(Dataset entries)

··········

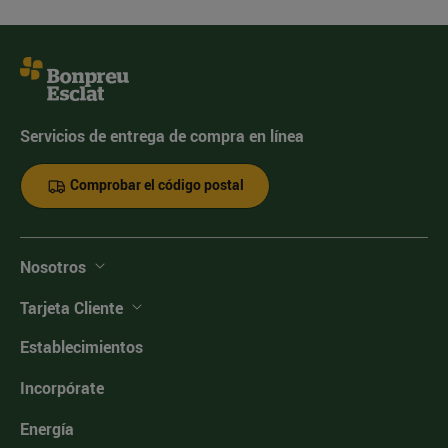
Servicios de entrega de compra en línea
Comprobar el código postal
Nosotros
Tarjeta Cliente
Establecimientos
Incorpórate
Energía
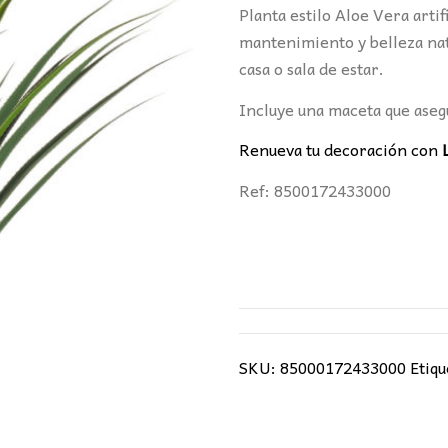
era:
es:
Planta estilo Aloe Vera artif
74,00€.
61,5
mantenimiento y belleza natur
casa o sala de estar.
Incluye una maceta que asegu
Renueva tu decoración con
Ref: 8500172433000
SKU:
85000172433000
Etiqu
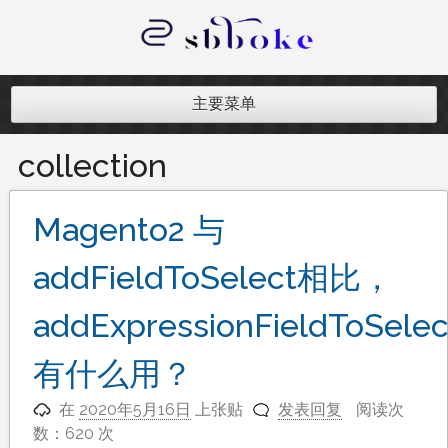
跳
至
内
记录跨境电商独立站开发遇到的点点
容
滴滴
主要菜单
collection
Magento2 与
addFieldToSelect相比，
addExpressionFieldToSelec
有什么用？
在
2020年5月16日
上张贴
发表回复
阅读次
数：620 次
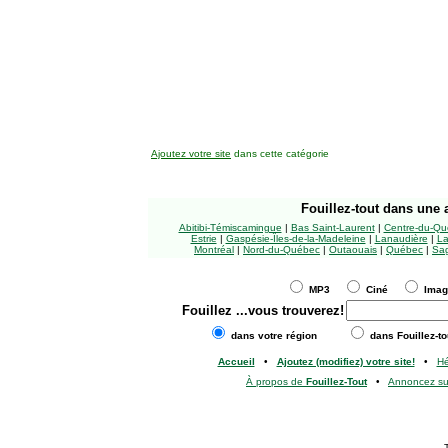
Ajoutez votre site
dans cette catégorie
Fouillez-tout
dans une a
Abitibi-Témiscamingue
|
Bas Saint-Laurent
|
Centre-du-Qu
Estrie
|
Gaspésie-Îles-de-la-Madeleine
|
Lanaudière
|
La
Montréal
|
Nord-du-Québec
|
Outaouais
|
Québec
|
Sag
MP3
Ciné
Ima
Fouillez
...vous trouverez!
dans votre région
dans Fouillez-to
Accueil
•
Ajoutez (modifiez) votre site!
•
H
À propos de
Fouillez-Tout
•
Annoncez s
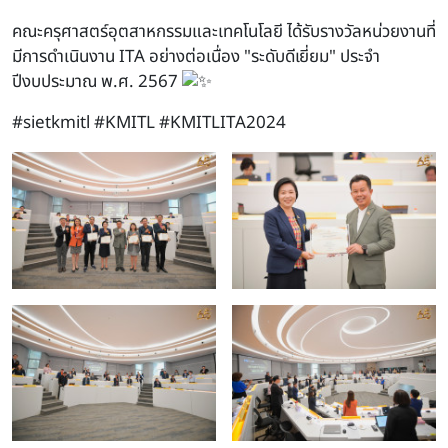
คณะครุศาสตร์อุตสาหกรรมและเทคโนโลยี ได้รับรางวัลหน่วยงานที่
มีการดำเนินงาน ITA อย่างต่อเนื่อง "ระดับดีเยี่ยม" ประจำ
ปีงบประมาณ พ.ศ. 2567
#sietkmitl
#KMITL
#KMITLITA2024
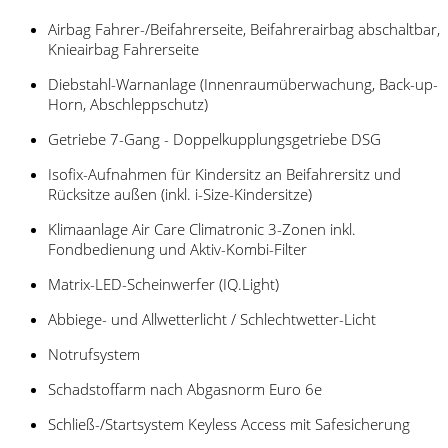
Airbag Fahrer-/Beifahrerseite, Beifahrerairbag abschaltbar,
Knieairbag Fahrerseite
Diebstahl-Warnanlage (Innenraumüberwachung, Back-up-
Horn, Abschleppschutz)
Getriebe 7-Gang - Doppelkupplungsgetriebe DSG
Isofix-Aufnahmen für Kindersitz an Beifahrersitz und
Rücksitze außen (inkl. i-Size-Kindersitze)
Klimaanlage Air Care Climatronic 3-Zonen inkl.
Fondbedienung und Aktiv-Kombi-Filter
Matrix-LED-Scheinwerfer (IQ.Light)
Abbiege- und Allwetterlicht / Schlechtwetter-Licht
Notrufsystem
Schadstoffarm nach Abgasnorm Euro 6e
Schließ-/Startsystem Keyless Access mit Safesicherung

··········

● TASK PROMPT
In the entries above, find the line with "Bas Saint-Laurent" and the line with "Rücksitze außen (inkl. i-Size-Kindersitze)". Write out exactly those two lines and every line between them, pictures excluded.

● RESPONSE
Bas Saint-Laurent
|
Centre-du-Qu
Estrie
|
Gaspésie-Îles-de-la-Madeleine
|
Lanaudière
|
La
Montréal
|
Nord-du-Québec
|
Outaouais
|
Québec
|
Sag
MP3
Ciné
Ima
Fouillez
...vous trouverez!
dans votre région
dans Fouillez-to
Accueil
•
Ajoutez (modifiez) votre site!
•
H
À propos de
Fouillez-Tout
•
Annoncez s
คณะครุศาสตร์อุตสาหกรรมและเทคโนโลยี ได้รับรางวัลหน่วยงานที่
มีการดำเนินงาน ITA อย่างต่อเนื่อง "ระดับดีเยี่ยม" ประจำ
ปีงบประมาณ พ.ศ. 2567
#sietkmitl
#KMITL
#KMITLITA2024
Airbag Fahrer-/Beifahrerseite, Beifahrerairbag abschaltbar,
Knieairbag Fahrerseite
Diebstahl-Warnanlage (Innenraumüberwachung, Back-up-
Horn, Abschleppschutz)
Getriebe 7-Gang - Doppelkupplungsgetriebe DSG
Isofix-Aufnahmen für Kindersitz an Beifahrersitz und
Rücksitze außen (inkl. i-Size-Kindersitze)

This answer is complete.